Conner bounded into the bedroom.

“Mama!” He shouted and jumped onto the bed. “You were cryin’ soooooo loud. You were cryin’ like a cryin’ crybaby!”

“That cop said that since you’ve been officially notified, Martin’s name is going to be released and once it’s released the news people are going to want to talk to you. Maybe even Channel Four. Maybe that wonderful Morgan Sterns will show up. You need to get up and get dressed. I’ll get your coffee.” Mrs. Cantor walked out of the bedroom.

“Why were you cryin’ so much, Mama?” Conner said leaning back against her and putting his hand into her hair. “Like a cryin’, crybaby.”

Suzanne gently pulled his hand from her hair.

“Mama’s gotta get up now.” She said to him. “Mama’s got to…. I’ve got to….”

A hard pounding knock came at the front door. Conner leapt off the bed and ran to it. Mrs. Cantor came running into the room.

“A van is outside!” She said, excited. “I saw a man with a big camera on his shoulder and another one with a microphone!
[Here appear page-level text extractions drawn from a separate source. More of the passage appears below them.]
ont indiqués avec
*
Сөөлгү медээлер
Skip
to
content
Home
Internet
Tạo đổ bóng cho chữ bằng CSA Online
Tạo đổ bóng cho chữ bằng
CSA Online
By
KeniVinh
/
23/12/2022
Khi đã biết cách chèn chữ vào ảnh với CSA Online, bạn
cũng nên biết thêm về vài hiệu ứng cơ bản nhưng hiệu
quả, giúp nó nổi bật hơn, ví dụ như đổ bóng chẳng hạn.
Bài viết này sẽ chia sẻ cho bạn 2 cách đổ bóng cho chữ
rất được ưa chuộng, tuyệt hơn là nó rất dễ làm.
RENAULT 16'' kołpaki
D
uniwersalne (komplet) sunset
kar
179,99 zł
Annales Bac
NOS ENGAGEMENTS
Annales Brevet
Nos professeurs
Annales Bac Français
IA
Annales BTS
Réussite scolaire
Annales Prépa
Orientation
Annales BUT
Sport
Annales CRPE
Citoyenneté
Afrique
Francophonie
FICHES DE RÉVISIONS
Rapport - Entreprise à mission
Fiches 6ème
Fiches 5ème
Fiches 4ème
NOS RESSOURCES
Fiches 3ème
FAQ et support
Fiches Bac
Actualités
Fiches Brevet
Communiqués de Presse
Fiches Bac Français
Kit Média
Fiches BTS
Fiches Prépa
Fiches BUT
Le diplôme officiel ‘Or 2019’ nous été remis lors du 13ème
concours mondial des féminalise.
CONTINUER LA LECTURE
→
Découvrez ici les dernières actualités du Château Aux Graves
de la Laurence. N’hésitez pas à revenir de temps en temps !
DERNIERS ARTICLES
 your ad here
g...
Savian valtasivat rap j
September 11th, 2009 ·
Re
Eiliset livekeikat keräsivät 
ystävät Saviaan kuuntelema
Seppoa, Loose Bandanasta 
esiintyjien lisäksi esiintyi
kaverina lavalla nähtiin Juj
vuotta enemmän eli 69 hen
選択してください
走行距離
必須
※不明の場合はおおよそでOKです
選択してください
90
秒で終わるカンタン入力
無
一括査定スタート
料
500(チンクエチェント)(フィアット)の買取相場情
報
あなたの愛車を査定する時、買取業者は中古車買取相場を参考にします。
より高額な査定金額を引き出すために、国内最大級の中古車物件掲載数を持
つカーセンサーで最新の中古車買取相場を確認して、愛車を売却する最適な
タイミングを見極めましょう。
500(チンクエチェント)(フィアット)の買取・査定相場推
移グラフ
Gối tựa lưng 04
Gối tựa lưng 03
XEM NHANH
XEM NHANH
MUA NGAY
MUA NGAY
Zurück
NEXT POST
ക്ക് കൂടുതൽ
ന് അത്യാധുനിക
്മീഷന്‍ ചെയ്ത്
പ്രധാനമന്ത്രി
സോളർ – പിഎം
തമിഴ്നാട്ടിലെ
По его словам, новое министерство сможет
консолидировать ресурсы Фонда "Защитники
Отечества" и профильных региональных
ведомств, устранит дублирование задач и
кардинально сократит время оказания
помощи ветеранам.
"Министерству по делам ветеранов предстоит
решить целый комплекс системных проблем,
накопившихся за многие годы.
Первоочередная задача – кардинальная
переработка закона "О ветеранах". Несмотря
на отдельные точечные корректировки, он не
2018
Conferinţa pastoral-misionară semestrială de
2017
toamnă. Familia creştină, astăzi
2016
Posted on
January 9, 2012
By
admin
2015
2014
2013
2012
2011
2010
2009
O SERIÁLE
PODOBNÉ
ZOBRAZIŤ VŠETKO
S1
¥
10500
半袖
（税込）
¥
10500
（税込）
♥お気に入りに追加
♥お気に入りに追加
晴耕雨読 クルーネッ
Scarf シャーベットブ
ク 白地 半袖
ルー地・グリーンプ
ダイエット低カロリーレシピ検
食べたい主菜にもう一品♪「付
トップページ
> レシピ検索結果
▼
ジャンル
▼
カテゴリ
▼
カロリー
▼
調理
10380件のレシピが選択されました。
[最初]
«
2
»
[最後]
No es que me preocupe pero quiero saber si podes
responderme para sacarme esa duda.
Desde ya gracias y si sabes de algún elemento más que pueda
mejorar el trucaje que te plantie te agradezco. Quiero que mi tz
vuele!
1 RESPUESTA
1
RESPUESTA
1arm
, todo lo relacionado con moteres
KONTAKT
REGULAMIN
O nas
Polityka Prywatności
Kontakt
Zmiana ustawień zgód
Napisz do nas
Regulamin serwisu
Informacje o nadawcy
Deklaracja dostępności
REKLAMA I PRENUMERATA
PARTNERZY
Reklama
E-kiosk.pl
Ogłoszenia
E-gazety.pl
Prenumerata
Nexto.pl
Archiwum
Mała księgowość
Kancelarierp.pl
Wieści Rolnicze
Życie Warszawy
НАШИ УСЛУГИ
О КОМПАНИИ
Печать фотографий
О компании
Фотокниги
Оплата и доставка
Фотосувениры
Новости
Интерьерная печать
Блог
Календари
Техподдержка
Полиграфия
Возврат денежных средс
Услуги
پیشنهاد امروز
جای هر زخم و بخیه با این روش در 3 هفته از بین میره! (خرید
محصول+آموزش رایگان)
It isn’t Morgan Sterns though. Put on your robe, Suzanne. Put on your robe and come talk to them!”

Suzanne zombie walked to the front door, not feeling or thinking, just obeying. Conner was peaking out the window.

“Camera Mama!!!! He squealed with excitement. “Camera with a big light!”

“Open the door, Suzanne.” Mrs. Cantor said, hiding in the kitchen doorway.

Suzanne opened the door. A man with a microphone and a man with a video camera on his shoulder stood on her porch. Several other people stood by them and more on her lawn. And there was one man who, inexplicable, had a huge bunch of helium balloons.

“Suzanne Daniels?” The microphone man said to her.

“Yes.” She answered. And the man with the camera flipped on the flood light attached to it.

“Suzanne Daniels of Farmwood, New York! You are the winner of the Ten Million Dollar Publisher’s Clearing House Sweepstakes!”

One of the men on the porch handed her a giant rectangular piece of cardboard with writing on it. The balloon man handed her the balloons.

Suzanne began to laugh then. Humorless, low and terrifying. Suzanne fell to her knees and just laughed and laughed and laughed.